**YOUR GOAL**
Go to the line holding "Buddho Bhagavā-ti" in the data below and repeat it exactly, then each line after it up to and including the one holding "The proposed research". Omit pictures.

Items from a data source:
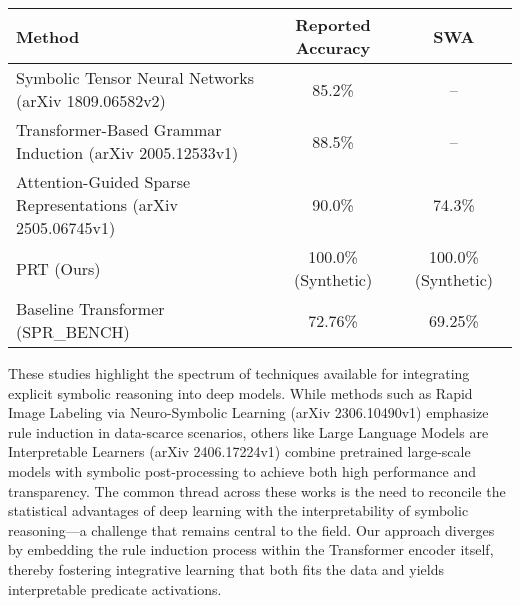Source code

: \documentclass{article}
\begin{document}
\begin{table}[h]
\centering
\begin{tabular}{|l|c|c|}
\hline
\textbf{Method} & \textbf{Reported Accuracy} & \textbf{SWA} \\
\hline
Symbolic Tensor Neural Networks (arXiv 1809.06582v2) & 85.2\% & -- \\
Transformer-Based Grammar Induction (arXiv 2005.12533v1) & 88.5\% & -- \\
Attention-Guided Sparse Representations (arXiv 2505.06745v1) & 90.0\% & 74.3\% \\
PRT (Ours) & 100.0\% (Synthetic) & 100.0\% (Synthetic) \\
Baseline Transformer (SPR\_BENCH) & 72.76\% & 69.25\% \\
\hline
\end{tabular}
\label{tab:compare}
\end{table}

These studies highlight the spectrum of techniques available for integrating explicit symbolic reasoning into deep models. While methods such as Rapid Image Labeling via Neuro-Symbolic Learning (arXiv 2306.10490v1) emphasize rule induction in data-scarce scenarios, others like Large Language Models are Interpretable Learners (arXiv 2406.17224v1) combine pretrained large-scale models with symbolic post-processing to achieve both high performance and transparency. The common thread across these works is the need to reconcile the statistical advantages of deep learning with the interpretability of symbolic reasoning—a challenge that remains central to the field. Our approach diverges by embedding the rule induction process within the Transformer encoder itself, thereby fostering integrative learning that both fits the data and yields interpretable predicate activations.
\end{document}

---

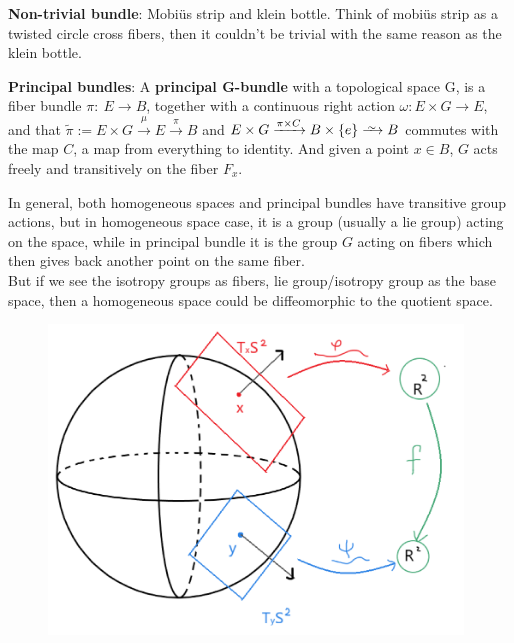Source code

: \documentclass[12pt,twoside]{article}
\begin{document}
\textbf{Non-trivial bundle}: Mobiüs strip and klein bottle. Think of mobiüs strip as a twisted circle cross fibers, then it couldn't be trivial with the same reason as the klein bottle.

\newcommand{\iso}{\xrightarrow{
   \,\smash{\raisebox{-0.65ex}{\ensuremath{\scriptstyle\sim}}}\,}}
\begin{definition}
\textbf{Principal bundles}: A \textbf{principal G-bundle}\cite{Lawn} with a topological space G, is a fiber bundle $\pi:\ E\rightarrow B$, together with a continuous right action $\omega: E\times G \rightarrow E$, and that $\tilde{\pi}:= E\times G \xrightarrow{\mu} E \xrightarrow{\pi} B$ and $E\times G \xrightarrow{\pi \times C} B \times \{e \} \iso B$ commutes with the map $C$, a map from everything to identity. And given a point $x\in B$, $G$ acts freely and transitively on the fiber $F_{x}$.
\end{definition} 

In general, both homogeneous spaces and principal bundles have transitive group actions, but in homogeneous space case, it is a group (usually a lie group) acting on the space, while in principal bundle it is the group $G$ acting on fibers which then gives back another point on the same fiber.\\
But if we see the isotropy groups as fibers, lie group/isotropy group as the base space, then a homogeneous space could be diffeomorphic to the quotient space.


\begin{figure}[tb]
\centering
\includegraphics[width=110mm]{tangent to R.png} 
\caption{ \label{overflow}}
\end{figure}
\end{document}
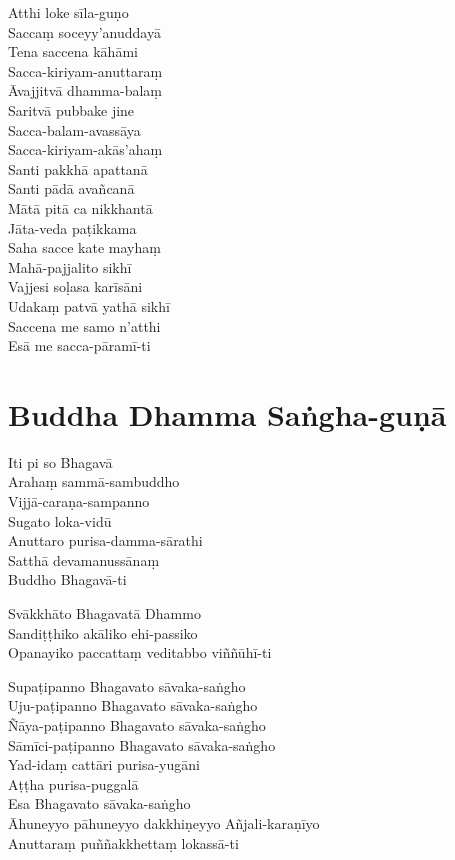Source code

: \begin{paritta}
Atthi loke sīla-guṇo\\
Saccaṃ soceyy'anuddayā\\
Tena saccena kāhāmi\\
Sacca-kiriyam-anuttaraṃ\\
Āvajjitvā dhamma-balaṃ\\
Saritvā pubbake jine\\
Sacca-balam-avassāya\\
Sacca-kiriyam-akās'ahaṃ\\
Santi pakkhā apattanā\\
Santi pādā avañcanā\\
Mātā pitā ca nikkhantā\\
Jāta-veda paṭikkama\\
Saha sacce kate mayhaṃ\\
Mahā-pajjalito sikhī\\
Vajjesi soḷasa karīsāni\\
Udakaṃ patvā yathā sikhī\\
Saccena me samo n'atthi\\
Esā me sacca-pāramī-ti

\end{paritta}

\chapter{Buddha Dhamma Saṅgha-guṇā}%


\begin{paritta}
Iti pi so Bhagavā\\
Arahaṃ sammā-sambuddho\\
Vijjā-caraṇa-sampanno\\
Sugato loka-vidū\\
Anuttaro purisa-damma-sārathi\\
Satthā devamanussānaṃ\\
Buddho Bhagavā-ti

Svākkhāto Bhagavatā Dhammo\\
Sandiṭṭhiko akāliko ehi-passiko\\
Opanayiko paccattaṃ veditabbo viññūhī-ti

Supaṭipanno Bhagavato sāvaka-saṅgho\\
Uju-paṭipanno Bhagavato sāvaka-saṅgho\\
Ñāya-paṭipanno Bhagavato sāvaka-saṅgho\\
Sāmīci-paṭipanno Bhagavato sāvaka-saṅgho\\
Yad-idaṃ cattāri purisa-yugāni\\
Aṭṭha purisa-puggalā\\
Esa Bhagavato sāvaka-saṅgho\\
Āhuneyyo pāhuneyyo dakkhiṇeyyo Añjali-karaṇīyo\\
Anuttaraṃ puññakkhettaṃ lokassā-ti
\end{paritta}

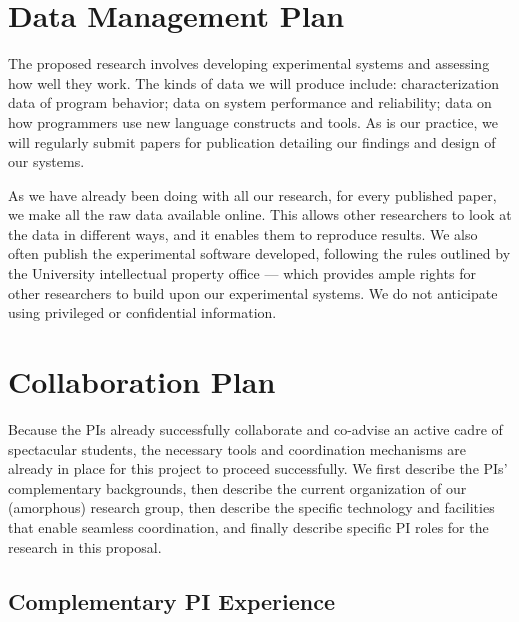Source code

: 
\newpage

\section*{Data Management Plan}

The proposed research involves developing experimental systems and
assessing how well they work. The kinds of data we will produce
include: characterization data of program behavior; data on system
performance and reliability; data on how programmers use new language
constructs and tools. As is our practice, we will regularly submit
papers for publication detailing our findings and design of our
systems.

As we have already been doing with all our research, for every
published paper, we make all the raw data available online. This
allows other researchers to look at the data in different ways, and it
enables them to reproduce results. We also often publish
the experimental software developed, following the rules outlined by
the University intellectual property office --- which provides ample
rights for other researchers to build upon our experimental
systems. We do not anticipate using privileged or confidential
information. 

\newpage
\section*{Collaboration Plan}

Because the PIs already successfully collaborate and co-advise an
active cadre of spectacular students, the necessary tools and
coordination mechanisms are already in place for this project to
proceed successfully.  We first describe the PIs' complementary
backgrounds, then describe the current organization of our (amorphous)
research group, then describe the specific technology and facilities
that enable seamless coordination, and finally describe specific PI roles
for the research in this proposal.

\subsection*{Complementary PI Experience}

**RESPONSE TO THIS TASK**
Buddho Bhagavā-ti

Svākkhāto Bhagavatā Dhammo\\
Sandiṭṭhiko akāliko ehi-passiko\\
Opanayiko paccattaṃ veditabbo viññūhī-ti

Supaṭipanno Bhagavato sāvaka-saṅgho\\
Uju-paṭipanno Bhagavato sāvaka-saṅgho\\
Ñāya-paṭipanno Bhagavato sāvaka-saṅgho\\
Sāmīci-paṭipanno Bhagavato sāvaka-saṅgho\\
Yad-idaṃ cattāri purisa-yugāni\\
Aṭṭha purisa-puggalā\\
Esa Bhagavato sāvaka-saṅgho\\
Āhuneyyo pāhuneyyo dakkhiṇeyyo Añjali-karaṇīyo\\
Anuttaraṃ puññakkhettaṃ lokassā-ti
\end{paritta}

Source code

: 
\newpage

\section*{Data Management Plan}

The proposed research involves developing experimental systems and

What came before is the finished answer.